The film isn't, ultimately, about the relationship between the two, but how Eva deals with it, and that's another reason that the contrivance works: it's used more as metaphor than as strict realism. The driving conflict is whether or not Eva will allow Marianne's clearly biased viewpoint to spoil things with Albert, but putting it that way puts the onus on Eva's gullibility, when the film and Louis-Dreyfus make it clear that it's actually about Eva's fear of change, and using the excuse of Marianne's caustic gossip to keep Albert at arm's length is simply a very literal embodiment of looking for the worst in one's partner as an excuse not to be completely intimate with them. There's a lot of showing-not-telling that the part requires, and Louis-Dreyfus has to do almost all of it herself, falling effortlessly into the low-key chatty register that Holofcener loves to keep her movies in.
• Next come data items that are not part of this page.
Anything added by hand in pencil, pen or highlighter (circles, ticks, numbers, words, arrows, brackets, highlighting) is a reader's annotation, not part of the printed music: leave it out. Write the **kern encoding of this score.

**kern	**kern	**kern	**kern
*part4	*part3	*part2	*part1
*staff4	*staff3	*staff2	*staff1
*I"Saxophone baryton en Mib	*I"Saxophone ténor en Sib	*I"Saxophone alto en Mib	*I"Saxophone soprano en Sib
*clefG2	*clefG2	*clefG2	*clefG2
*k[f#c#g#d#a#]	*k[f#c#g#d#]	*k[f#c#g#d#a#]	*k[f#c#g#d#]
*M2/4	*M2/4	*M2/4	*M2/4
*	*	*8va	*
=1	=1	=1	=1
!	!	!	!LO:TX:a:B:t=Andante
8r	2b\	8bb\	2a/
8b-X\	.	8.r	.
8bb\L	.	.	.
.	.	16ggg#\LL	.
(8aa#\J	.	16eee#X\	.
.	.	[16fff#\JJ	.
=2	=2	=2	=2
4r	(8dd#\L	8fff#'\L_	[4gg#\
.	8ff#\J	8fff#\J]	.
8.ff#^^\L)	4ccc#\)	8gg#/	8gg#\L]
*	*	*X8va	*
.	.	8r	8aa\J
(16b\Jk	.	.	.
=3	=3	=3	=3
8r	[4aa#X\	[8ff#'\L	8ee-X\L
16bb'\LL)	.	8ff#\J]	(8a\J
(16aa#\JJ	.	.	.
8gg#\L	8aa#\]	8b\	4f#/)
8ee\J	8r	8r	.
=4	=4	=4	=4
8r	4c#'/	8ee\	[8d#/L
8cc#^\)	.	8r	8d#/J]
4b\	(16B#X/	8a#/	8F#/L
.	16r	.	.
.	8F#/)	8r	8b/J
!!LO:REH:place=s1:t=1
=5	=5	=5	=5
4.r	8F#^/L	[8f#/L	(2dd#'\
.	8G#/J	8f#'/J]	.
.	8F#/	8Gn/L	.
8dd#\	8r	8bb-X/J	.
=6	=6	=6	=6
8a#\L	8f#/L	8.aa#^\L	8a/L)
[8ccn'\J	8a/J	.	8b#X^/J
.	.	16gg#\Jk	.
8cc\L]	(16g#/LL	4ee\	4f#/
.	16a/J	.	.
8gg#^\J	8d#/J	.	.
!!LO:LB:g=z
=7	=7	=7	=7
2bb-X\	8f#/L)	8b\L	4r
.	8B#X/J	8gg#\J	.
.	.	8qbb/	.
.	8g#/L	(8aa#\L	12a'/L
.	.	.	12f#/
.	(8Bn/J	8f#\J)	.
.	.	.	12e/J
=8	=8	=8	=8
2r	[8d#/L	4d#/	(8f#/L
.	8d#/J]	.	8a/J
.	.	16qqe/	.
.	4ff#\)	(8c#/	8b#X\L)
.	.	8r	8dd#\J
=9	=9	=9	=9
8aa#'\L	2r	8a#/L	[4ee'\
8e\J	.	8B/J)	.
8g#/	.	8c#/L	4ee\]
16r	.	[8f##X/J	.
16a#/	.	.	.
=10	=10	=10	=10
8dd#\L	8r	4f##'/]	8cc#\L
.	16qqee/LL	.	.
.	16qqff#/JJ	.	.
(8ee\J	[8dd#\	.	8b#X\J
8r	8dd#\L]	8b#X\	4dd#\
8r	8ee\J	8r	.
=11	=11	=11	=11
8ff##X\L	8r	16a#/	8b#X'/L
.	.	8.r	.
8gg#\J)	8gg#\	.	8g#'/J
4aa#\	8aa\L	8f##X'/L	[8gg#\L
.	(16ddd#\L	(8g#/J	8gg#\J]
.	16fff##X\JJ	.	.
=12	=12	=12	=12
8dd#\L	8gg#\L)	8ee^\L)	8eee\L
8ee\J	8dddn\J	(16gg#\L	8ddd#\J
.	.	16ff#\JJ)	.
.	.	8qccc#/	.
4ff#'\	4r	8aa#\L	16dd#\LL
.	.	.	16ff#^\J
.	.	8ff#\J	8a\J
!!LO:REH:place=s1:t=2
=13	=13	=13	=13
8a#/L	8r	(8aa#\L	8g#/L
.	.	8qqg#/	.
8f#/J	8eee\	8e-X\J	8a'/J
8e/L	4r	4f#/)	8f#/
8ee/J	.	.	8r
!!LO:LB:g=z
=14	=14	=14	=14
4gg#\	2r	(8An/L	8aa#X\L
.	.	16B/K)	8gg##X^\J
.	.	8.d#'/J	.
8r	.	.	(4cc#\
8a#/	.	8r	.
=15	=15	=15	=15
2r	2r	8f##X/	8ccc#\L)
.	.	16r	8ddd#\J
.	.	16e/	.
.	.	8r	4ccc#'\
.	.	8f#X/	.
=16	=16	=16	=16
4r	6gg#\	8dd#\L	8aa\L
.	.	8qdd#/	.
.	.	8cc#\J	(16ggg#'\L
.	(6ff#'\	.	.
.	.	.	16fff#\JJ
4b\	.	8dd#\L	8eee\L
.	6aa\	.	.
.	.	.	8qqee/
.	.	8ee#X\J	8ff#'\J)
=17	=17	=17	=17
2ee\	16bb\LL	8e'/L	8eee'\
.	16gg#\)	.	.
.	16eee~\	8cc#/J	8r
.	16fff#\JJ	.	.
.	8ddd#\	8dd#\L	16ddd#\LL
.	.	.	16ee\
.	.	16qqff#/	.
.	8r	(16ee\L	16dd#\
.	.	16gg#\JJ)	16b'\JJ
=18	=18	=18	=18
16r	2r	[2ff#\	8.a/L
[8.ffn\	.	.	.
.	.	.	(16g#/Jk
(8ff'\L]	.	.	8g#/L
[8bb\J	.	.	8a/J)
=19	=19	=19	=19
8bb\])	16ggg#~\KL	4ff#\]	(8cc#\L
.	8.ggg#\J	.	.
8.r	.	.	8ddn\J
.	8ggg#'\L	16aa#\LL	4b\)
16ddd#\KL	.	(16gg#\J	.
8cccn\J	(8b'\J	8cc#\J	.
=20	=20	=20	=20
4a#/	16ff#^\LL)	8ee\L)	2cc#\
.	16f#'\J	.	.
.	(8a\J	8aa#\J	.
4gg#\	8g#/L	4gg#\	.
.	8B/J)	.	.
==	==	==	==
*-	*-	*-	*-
Anyone whose chief points of reference for the actress are the sassy and loud Elaine Benes on Seinfeld or the callous titular character in Veep - as has been the case for myself - has no inkling that she's capable of anything this warm and lived-in and delicate, a bouquet of different forms of ambivalent feeling that are all pitch-perfect in the moment.

Now, this is all so smallish and personable that it runs into the problem of feeling somewhat disposable; and once again, we found ourselves still waiting for Holofcener to do anything that's as insightful and perfect as Walking and Talking or Lovely & Amazing. In particular, this is the first film the director has made where I feel like she's letting absolutely everyone off the hook (even Marianne, given the graceful exit of not appearing onscreen after she's fucked everything up for everyone). Sure, Eva behaves in some awfully dubious ways and makes some clearly wrong choices, but even as she suffers for it, there's more palpable affection on the director's part than in something like Lovely & Amazing, certainly, which is absolutely delighted to hold its characters' feet to the fire. Maybe that's just what happens as you age, and "she's too in love with her warm, likable characters!" is really the opposite of a problem. The film is generous, forgiving, and understanding of what people do with their lives, and it never feels like it has to be fake in order to get there. It's a little film, but awfully wonderful at it.